It is a common sentiment among the general population that adults who choose to use drugs put themselves at risk for all possible side-effects, the most severe of which is an overdose. However, more and more, state lawmakers beg to differ.
For addicts and their loved ones, “drug-induced homicide” laws are the stuff of nightmares. Drug Policy Alliance explains drug-induced homicide statutes, as well as which states have taken a harsh stance against offenders.
According to the DPA, the term “drug-induced homicide” broadly refers to the crime of illegally manufacturing, delivering, selling or distributing a drug that causes the accidental overdose death of a user. If charged, a defendant usually faces a manslaughter or murder conviction.
Though this law has made a comeback in recent years, it is not new. In 1986, Congress passed the federal law as part of the Controlled Substances Act. As it was then, any person who is convicted of this crime faces a 20-years to life prison sentence.

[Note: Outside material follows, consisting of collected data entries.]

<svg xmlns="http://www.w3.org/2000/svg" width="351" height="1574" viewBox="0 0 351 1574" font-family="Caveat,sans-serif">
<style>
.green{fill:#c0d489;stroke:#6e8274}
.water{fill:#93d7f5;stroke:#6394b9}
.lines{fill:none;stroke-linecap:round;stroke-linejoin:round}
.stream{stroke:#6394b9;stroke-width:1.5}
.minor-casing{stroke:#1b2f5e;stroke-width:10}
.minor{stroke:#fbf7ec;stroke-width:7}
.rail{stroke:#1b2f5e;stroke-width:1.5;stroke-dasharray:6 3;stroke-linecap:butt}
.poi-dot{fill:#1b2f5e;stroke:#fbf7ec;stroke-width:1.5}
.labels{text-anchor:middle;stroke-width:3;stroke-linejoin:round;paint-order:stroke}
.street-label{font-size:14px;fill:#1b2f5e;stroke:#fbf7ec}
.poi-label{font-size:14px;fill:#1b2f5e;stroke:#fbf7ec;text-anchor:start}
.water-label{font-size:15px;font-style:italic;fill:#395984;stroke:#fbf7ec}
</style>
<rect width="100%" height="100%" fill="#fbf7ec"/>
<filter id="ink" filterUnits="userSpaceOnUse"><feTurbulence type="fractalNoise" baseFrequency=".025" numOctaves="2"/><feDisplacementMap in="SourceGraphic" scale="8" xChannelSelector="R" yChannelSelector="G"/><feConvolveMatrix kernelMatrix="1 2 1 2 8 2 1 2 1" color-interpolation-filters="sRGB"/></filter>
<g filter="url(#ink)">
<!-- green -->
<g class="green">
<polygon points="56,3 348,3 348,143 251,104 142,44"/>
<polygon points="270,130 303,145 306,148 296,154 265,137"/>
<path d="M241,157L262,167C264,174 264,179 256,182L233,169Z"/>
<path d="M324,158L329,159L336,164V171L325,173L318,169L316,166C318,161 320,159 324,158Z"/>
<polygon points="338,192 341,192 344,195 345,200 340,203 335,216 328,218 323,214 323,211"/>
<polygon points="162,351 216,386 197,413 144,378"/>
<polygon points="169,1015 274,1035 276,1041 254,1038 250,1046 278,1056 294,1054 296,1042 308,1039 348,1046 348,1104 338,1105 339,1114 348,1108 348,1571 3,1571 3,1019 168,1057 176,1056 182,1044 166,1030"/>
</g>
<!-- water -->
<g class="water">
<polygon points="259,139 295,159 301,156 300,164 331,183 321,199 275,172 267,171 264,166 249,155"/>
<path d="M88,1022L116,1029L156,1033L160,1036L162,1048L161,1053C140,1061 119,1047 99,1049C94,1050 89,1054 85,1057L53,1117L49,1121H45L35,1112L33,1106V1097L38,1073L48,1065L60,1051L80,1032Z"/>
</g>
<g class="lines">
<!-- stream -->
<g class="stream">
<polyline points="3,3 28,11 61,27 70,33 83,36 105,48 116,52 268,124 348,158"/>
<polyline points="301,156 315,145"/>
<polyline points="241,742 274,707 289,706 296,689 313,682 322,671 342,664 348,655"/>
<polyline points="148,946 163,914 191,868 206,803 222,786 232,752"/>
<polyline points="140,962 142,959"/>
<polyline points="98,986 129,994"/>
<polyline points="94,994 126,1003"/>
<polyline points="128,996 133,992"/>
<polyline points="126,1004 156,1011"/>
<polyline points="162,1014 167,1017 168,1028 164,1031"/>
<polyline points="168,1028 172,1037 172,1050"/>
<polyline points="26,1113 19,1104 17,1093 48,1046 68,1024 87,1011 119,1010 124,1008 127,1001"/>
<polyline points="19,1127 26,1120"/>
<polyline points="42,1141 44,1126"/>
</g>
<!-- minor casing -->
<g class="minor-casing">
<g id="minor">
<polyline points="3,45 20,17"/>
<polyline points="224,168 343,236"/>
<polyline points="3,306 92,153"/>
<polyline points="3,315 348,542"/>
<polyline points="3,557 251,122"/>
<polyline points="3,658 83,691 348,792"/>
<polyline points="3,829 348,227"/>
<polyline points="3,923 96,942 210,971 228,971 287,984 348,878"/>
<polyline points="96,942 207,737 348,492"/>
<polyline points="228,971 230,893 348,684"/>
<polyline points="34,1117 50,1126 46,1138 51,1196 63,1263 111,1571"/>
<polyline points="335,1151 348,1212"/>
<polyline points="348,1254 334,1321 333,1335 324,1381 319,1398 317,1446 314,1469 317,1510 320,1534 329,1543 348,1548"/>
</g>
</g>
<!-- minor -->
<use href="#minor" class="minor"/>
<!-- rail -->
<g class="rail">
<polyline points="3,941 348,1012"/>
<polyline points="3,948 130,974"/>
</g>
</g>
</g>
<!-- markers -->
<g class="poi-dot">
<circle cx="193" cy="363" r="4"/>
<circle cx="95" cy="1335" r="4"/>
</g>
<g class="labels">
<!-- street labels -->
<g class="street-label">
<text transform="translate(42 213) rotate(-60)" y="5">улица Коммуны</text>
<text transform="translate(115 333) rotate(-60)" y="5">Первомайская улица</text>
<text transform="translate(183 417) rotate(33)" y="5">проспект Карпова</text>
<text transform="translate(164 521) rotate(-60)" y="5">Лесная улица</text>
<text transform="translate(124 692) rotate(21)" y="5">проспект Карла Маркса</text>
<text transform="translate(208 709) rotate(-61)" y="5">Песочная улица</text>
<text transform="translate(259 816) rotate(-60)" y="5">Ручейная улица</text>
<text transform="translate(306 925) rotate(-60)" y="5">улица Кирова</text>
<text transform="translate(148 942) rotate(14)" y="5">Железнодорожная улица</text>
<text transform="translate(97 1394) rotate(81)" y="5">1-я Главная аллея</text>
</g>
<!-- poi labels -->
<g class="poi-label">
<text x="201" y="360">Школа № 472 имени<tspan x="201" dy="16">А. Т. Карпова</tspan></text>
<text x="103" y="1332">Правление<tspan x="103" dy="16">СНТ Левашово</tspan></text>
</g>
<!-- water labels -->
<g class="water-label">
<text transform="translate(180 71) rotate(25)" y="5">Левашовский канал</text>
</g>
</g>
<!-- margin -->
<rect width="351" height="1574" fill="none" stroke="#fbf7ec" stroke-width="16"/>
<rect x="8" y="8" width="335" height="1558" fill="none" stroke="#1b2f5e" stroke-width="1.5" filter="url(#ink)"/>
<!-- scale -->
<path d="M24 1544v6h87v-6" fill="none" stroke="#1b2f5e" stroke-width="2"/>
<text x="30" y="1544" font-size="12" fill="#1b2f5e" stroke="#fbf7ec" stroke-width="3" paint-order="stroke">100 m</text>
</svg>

To date, 20 states extend this federal law to individuals who deliver drugs to a person who then overdoses. This is the case even if the delivery person is an otherwise upstanding citizen. Massachusetts is not one of them.
That said, several states without specific statutes regarding drug-induced homicide still take a harsh stance against the crime, charging offenders with depraved heart, felony-murder or voluntary or involuntary manslaughter. For instance, between 2011 and 2016 Massachusetts prosecuted 116 individuals for the accidental overdose of another person.
Good Samaritan laws
Most states have “Good Samaritan” laws, which are in place to protect individuals who, in good faith, seek medical help for individuals who experience drug-related overdoses. According to the National Alliance for Model State Drug Laws, Massachusetts’s Good Samaritan laws are less forgiving than most.
Per the alliance, the state provides immunity to individuals who, in good faith, seek medical assistance for someone who experiences an overdose — or who is the subject of a good faith attempt — from drug-related charges only. Many other states provide immunity from civil and criminal charges in such a situation. However, the state does agree to consider an attempt for a person to seek help as a mitigating factor in a criminal case.